We live in times where boundaries of every kind are daily ridden roughshod over  and property plundered without real consequences. Paedophilia and the like are the ultimate infringement and are notoriously incurable by professionals.

In instances of incest, the dynamic is subtle and even harder to infiltrate.

Whereas society deplores and is repelled by the evil perpetrated by Rose and Fred West, by Roy Whiting (Sarah Payne's killer) and the Soham killer, Ian Huntley, all hardened paedophiles, there is not quite the same shock with incest because it's a family affair. The wreckage is not openly linked to the true causes of the victim's suffering.

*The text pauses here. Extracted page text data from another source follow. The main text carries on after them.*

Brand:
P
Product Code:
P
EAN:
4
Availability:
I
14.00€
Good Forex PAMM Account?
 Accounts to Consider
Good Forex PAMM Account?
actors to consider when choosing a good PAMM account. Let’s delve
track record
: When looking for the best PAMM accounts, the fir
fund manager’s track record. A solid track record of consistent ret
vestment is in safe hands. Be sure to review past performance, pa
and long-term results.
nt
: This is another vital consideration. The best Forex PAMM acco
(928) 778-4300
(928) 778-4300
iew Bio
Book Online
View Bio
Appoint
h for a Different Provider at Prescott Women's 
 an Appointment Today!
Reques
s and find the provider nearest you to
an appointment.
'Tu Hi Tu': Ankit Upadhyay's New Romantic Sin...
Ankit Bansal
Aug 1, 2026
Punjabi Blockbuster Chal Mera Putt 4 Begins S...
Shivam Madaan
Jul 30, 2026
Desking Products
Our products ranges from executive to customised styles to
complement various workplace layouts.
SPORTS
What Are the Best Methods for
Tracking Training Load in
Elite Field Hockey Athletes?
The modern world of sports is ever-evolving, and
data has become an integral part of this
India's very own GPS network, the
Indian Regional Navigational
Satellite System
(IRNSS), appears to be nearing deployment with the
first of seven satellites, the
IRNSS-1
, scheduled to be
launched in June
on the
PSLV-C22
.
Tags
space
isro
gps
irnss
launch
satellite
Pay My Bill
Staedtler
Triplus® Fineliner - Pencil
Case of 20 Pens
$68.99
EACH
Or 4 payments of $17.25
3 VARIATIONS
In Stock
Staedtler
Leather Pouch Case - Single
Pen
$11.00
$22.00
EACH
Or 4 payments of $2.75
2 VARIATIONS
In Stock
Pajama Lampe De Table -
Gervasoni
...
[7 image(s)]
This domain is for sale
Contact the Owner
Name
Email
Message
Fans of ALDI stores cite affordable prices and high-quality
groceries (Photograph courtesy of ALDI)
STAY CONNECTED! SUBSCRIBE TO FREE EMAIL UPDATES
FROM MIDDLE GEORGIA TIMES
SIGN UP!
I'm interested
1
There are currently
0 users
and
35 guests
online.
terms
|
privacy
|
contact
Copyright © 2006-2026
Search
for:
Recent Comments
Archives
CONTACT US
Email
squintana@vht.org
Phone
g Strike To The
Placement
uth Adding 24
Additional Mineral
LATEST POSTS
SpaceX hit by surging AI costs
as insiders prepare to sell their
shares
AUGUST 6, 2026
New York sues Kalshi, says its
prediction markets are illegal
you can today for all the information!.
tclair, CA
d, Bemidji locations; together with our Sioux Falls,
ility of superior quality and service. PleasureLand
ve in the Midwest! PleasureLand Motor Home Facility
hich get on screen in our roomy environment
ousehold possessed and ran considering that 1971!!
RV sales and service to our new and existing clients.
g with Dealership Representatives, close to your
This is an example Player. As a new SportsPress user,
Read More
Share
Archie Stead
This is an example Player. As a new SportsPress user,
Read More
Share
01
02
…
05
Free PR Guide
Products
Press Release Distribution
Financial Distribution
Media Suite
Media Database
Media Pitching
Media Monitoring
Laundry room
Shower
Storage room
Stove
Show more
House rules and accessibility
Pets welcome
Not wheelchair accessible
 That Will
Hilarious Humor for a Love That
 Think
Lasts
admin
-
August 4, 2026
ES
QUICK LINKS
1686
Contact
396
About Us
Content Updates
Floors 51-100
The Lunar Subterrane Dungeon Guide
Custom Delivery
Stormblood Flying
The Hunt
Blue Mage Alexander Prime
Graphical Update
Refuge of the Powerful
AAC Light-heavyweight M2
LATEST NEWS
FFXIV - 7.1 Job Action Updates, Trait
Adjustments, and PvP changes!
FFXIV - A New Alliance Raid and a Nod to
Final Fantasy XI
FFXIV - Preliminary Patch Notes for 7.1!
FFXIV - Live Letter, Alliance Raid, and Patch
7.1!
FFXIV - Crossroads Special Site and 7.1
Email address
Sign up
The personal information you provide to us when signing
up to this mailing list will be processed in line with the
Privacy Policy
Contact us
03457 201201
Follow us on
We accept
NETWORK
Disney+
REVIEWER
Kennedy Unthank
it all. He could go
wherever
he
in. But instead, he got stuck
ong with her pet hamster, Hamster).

This will offend some readers, I know, but the truth is that however enlightened and tender-hearted our menfolk are, there is a sense in which  they still regard women and children as property (and maybe there's a healthy side to that in the scheme of survival on all levels and the development of rounded human beings). But it means a father who commits incest can easily persuade himself he has a right. He is actually doing nothing wrong.

I don't see what the answer is except in missions like yours which I know are attended by prayer and faith in the healing power of Christ.